Visiting Mammoth Cave: Domes and Dripstones Tour

Last April, while visiting family in Louisville, we decided to take a day trip to Mammoth National Park. Located in central Kentucky, Mammoth National Park was officially established in 1941 and is home to the longest cave system in the world. On the surface, Mammoth National Park extends around 80 square miles but the underground cave systems extend a least 405 miles! Exploration and surveying continues today, with new passages discovered each year!

There are tour options of various intensities, but we chose the 2 hour Domes and Dripstones Tour. With over 100 people on the tour, we rode buses to what appeared to be just a door at the bottom of a sinkhole but it was really a man-made entrance to the cave. At the mouth of the opening, you can feel the cool air from within the caves, which stays around 54 degrees Fahrenheit year round.

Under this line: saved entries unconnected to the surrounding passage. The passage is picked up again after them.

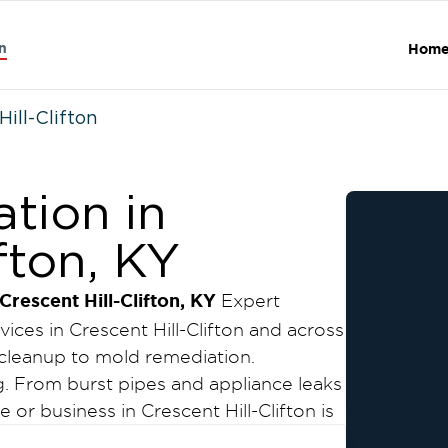
n
Hom
Hill-Clifton
tion in
fton, KY
escent Hill-Clifton, KY
Expert
ces in Crescent Hill-Clifton and across
cleanup to mold remediation.
 From burst pipes and appliance leaks
or business in Crescent Hill-Clifton is
 further damage, mold growth, and costly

Heading into the cave, we descended around 280 steps winding through small openings, over deep crevices and under large domes. The descent was both exhilarating and at times a little terrifying. Water dripped down on our heads throughout the climb but once we got 250 feet underground, everything was completely dry. We stopped to rest for a few minutes on benches while he ranger taught us more about the cave system. At one point she turned off every source of light humans had put into the cave. Immersed in complete darkness, there was no source of natural light in the cave at all.

We continued our trek through wide caverns and narrow pathways admiring the variety of dripstone formations along the way. Our tour concluded with a visit to the “Frozen Niagara”, a large formation of dripstones resembling a waterfall frozen in its tracks. After hiking through the caves for 2 hours we only explored 0.18% of the discovered passageways throughout the cave system!

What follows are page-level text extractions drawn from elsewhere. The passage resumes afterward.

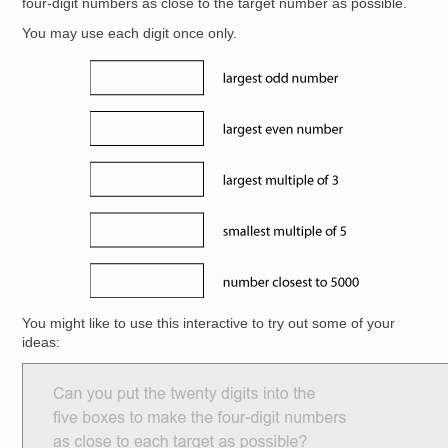
four-digit numbers as close to the target number as possible.
You may use each digit once only.
Image
You might like to use this interactive to try out some of your
ideas: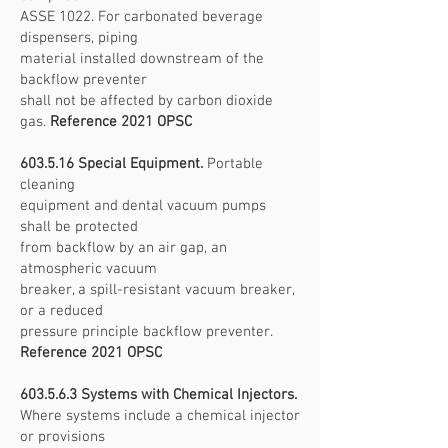
ASSE 1022. For carbonated beverage
dispensers, piping
material installed downstream of the
backflow preventer
shall not be affected by carbon dioxide
gas.
Reference 2021 OPSC
603.5.16 Special Equipment.
Portable
cleaning
equipment and dental vacuum pumps
shall be protected
from backflow by an air gap, an
atmospheric vacuum
breaker, a spill-resistant vacuum breaker,
or a reduced
pressure principle backflow preventer.
Reference 2021 OPSC
603.5.6.3 Systems with Chemical Injectors.
Where systems include a chemical injector
or provisions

Once back at the visitor center, we had to walk over soapy mats to clean off the bottoms of our shoes. This is to try to prevent the spread of white-nose syndrome, a fungal disease detrimental to bats. The fungus first appeared in the United States in the winter of 2007 and an estimated 5.7-6.7 million bats have died in country since. We talked to the park ranger about it and she told us that these efforts are to try to contain the fungal disease and they are hoping the bats will develop an immunity.


Overall, the cave tour was definitely worth the $15 price tag. Before you head to your tour, be sure to walk through the visitor center for small exhibits and an informational video! You’ll learn about the discoveries made in Mammoth Cave throughout history. Our quick day trip was well worth the trek but we wish we had more time to explore all the things Mammoth National Park had to offer!